Essential tremor usually follows a progressive course, meaning that symptoms get worse as time goes on.
How common is essential tremor?
Essential tremor is the most common type of tremor and the most common movement disorder. It is as much as 20 times more prevalent than Parkinson’s disease.
Who gets essential tremor?
Essential tremor most often occurs in men and women over age 40, but it can occur at any age.
Essential tremor may be inherited, but this mechanism only accounts for about half of cases. The cause in other cases is unknown. However, the thalamus, a structure deep within the brain, is thought to be involved.
How is essential tremor diagnosed?
Your doctor may ask about you and your family’s medical history, conduct a physical and neurological examination, and order imaging and laboratory tests to rule out other conditions. There is no definitive test for diagnosing essential tremor. Rather, the diagnosis is obtained by ruling out other conditions that have similar symptoms.
Symptoms of essential tremor include rhythmic shaking, usually in your hands, which gets worse with voluntary movement. Symptoms may be progressive. Emotional stress, caffeine intake, certain medications, physical exhaustion, low blood sugar, and temperature may aggravate symptoms.
Differences between Essential Tremor and Parkinson’s Disease
Essential tremor is often confused with Parkinson’s disease, but there are a few key differences between the two:
- Essential tremor can affect your head, hands, or voice.
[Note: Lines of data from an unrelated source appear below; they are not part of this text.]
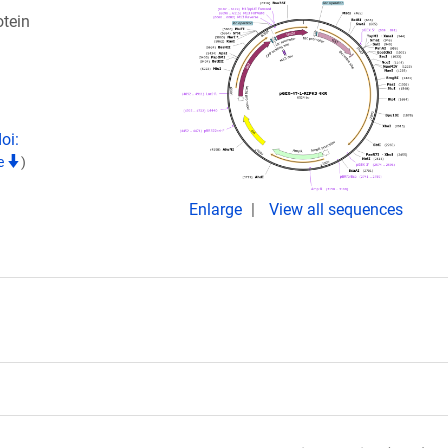
tein
oi:
te
)
Enlarge
View all sequences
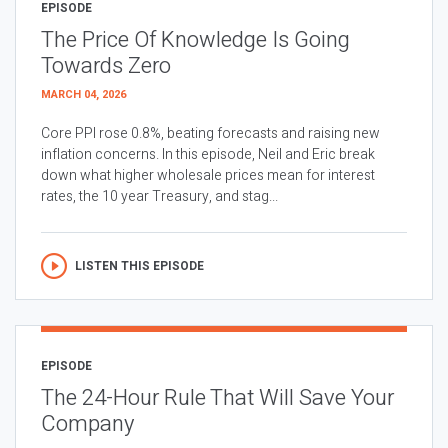
EPISODE
The Price Of Knowledge Is Going
Towards Zero
MARCH 04, 2026
Core PPI rose 0.8%, beating forecasts and raising new
inflation concerns. In this episode, Neil and Eric break
down what higher wholesale prices mean for interest
rates, the 10 year Treasury, and stag...
LISTEN THIS EPISODE
EPISODE
The 24-Hour Rule That Will Save Your
Company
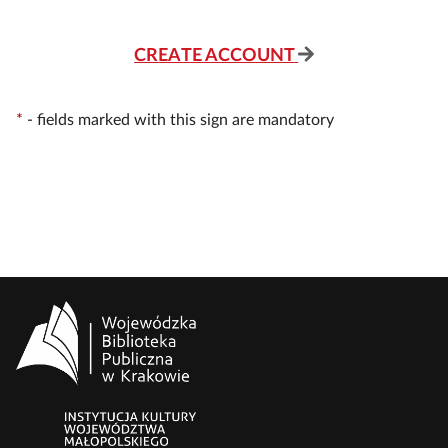
CREATE ACCOUNT
*
-
fields marked with this sign are mandatory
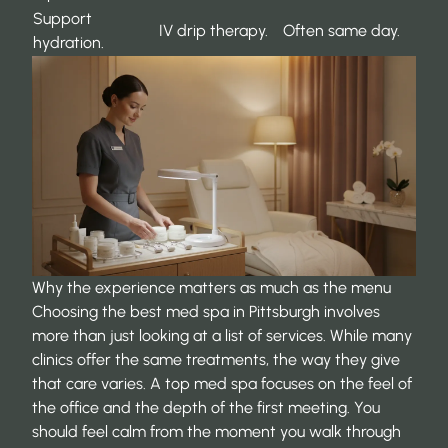
Support
IV drip therapy.
Often same day.
hydration.
Why the experience matters as much as the menu
Choosing the best med spa in Pittsburgh involves
more than just looking at a list of services. While many
clinics offer the same treatments, the way they give
that care varies. A top med spa focuses on the feel of
the office and the depth of the first meeting. You
should feel calm from the moment you walk through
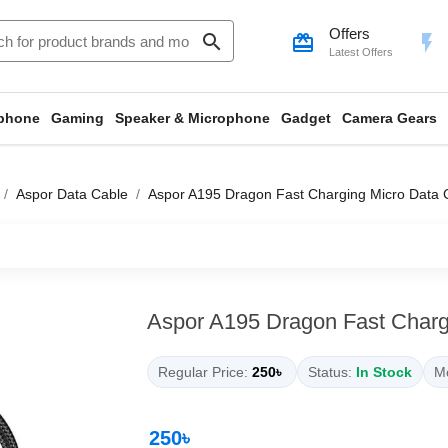
Offers
search
card_giftcard
flash_on
Latest Offers
phone
Gaming
Speaker & Microphone
Gadget
Camera Gears
Aspor Data Cable
Aspor A195 Dragon Fast Charging Micro Data 
Aspor A195 Dragon Fast Charg
Regular Price:
250৳
Status:
In Stock
Mo
250৳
Parkinson’s disease typically does not affect your head or voice.
- Parkinson’s disease usually causes symptoms like a shuffling walk and stooped posture. Symptoms of essential tremor are typically confined to parts of the body affected and do not usually impair your gait or posture.
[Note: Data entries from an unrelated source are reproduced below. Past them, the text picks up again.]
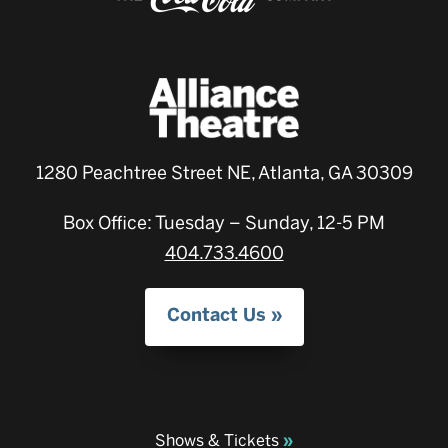
1280 Peachtree Street NE, Atlanta, GA 30309
Box Office: Tuesday – Sunday, 12-5 PM
404.733.4600
Contact Us
Shows & Tickets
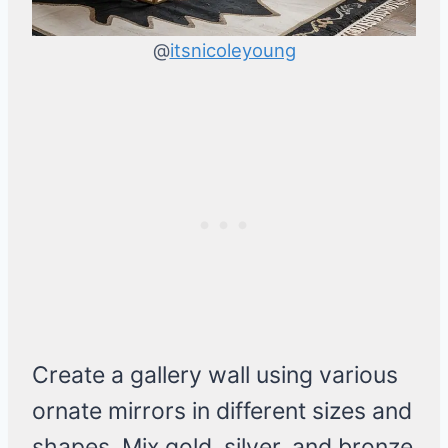
@
itsnicoleyoung
Create a gallery wall using various
ornate mirrors in different sizes and
shapes. Mix gold, silver, and bronze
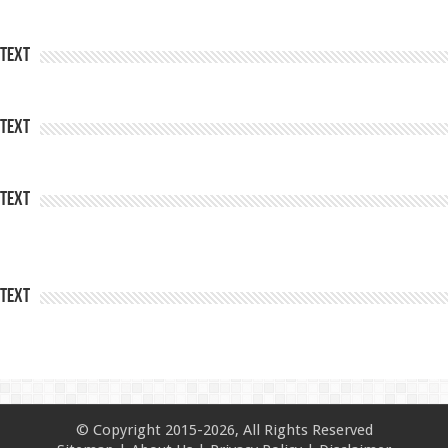
Text
Text
Text
Text
© Copyright 2015-2026, All Rights Reserved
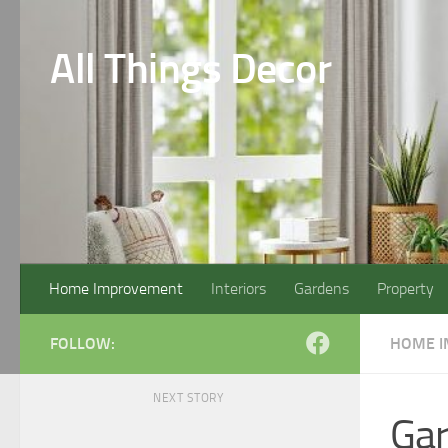
Skip to content
All Things Decor
Home Improvement
Interiors
Gardens
Property
FOLLOW:
HOME 
NEXT STORY
Ga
- Essential tremor symptoms get worse with voluntary movement, whereas Parkinson’s disease tremors become more intense when you’re resting.
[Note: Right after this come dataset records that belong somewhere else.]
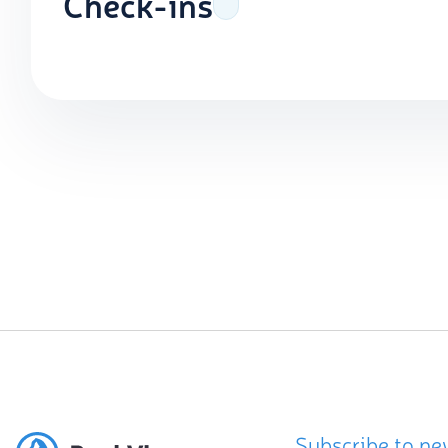
Check-ins
Subscribe to ne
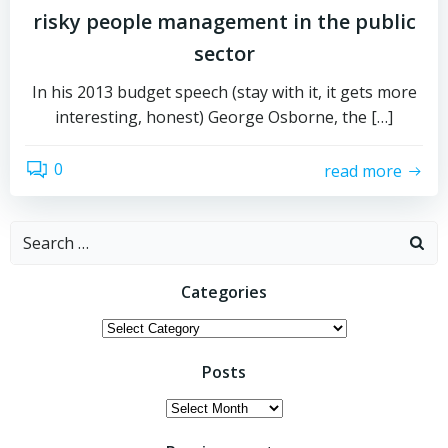
risky people management in the public
sector
In his 2013 budget speech (stay with it, it gets more
interesting, honest) George Osborne, the […]
0
read more
Search
for:
Categories
Categories
Posts
Posts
If you are experiencing any symptoms, contact a medical professional.
If your symptoms are mild, you may not need treatment. However, if your tremors are affecting your ability to perform daily activities, you may want to discuss treatment options with your doctor.
Medication and Physical Therapy for Essential Tremor
Your doctor may recommend medications to relieve your tremors, such as beta blockers, anti-seizure drugs, or tranquilizers.
Physical therapy may help improve your muscle control and coordination, and occupational therapy may help you adapt to living with essential tremor.
Deep Brain Stimulation (DBS) for Essential Tremor
If your symptoms are severe and you are not responding to medications, your doctor may recommend deep brain stimulation (DBS). In deep brain stimulation, a surgically implanted device called a neurostimulator delivers small electrical pulses to the thalamus to interrupt signals that may be causing your tremors.